"Sérgio Godinho sabia do que falava, do ponto de vista histórico-filosófico, quando escreveu a canção inspirado por uma revolução, numa altura em que mais pessoas viam melhor as conexões: «A paz, o pão, habitação / Saúde, educação / Só há liberdade a sério quando houver / Liberdade de mudar e decidir / Quando pertencer ao povo o que o povo produzir».
A ideologia da IL, associando menos Estado a mais liberdade, é duplamente ofuscadora. Em primeiro lugar, os liberais assumem querer um vago «Estado forte», até porque no fundo sabem que não se trata de mais ou de menos Estado, mas de um certo tipo de Estado. Criar mercados para quase tudo, expurgar o capitalismo dos seus elementos sociais-democráticos, dá sempre imenso trabalho político. Na história da economia política, está estabelecida a ligação entre os processos de neoliberalização e a emergência de um Estado penal musculado e de um Estado bombeiro para acudir às crises cada vez mais frequentes.
O Chega tem a virtude de ser mais claro do que a IL: repressão para institucionalizar uma certa forma de capitalismo e «guerras culturais» para distrair e alienar. Daí que talvez tenha mais campo para progredir. Juntos desempenham a função de anular a esquerda."
«... urge ocupar a liberdade. Já é óbvio que, nas eleições legislativas de 30 de Janeiro, o voto no «arco da governação» constituirá a única opção amplamente apresentada como responsável, ainda que tenha sido esse «arco da governação» a criar condições restritivas de governabilidade que esgotam qualquer solução democrática para lá dos seus horizontes gestionários e estultos.Se os combates pela igualdade são o passado e o presente dessas esquerdas, importa levar os combates pela liberdade aos espaços monopolizados por quem se diz guarda e vigilante da liberdade, começando pela disputa da hegemonia que o liberalismo ainda mantém sobre os sentidos e possibilidades da liberdade. Se o 25 de Abril foi, é e será o Dia da Liberdade, a pressão pandémica convida-nos a contestar o liberalismo, a invadir os seus domínios protegidos, a expor e erodir as suas hierarquias implícitas. Com ferramentas cristalizadas nos combates intelectuais da Guerra Fria, o liberalismo, incluindo as variantes portuguesas, não se coíbe de tecer considerações moralistas sobre a falsa equivalência entre as esquerdas inconformadas e a extrema-direita. Como bons sacerdotes seculares, os visionários do liberalismo recorrem constantemente à cartilha aprendida nos seus espaços protegidos...

→ **TAREFAS OBRIGATÓRIAS**:
- a) Segundo o texto de origem, em que data se realizam as eleições legislativas?
- b) Reescreva em forma de lista, mantendo os factos principais, o parágrafo do texto de origem que começa por «A ideologia da IL, associando menos Estado».

→ **ITENS FORNECIDOS**:
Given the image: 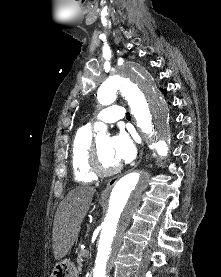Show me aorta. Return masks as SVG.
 <instances>
[{"mask_svg": "<svg viewBox=\"0 0 221 277\" xmlns=\"http://www.w3.org/2000/svg\"><path fill=\"white\" fill-rule=\"evenodd\" d=\"M118 94L128 101L137 126L151 139L149 147L160 155H166L171 141L168 107L149 73L139 65H125L101 84L97 99L101 105L107 106L116 100ZM94 130L99 131L98 136H101L106 133L107 127L97 122ZM148 182L144 171H134L114 185L101 225L93 277H108V268L121 246Z\"/></svg>", "mask_w": 221, "mask_h": 277, "instance_id": "1", "label": "aorta"}]
</instances>
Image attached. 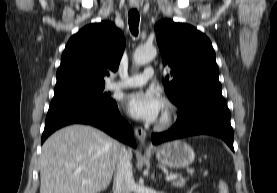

→ **RESPOSTAS ÀS TAREFAS**:
- a) A 30 de Janeiro.

- b)
- A ideologia da IL associa menos Estado a mais liberdade, o que a torna duplamente ofuscadora.
- Os liberais dizem querer um vago «Estado forte», porque sabem que a questão não é ter mais ou menos Estado, mas um certo tipo de Estado.
- Criar mercados para quase tudo e expurgar o capitalismo dos seus elementos sociais-democráticos dá sempre imenso trabalho político.
- Na história da economia política está estabelecida a ligação entre a neoliberalização e a emergência de um Estado penal musculado e de um Estado bombeiro que acode às crises cada vez mais frequentes.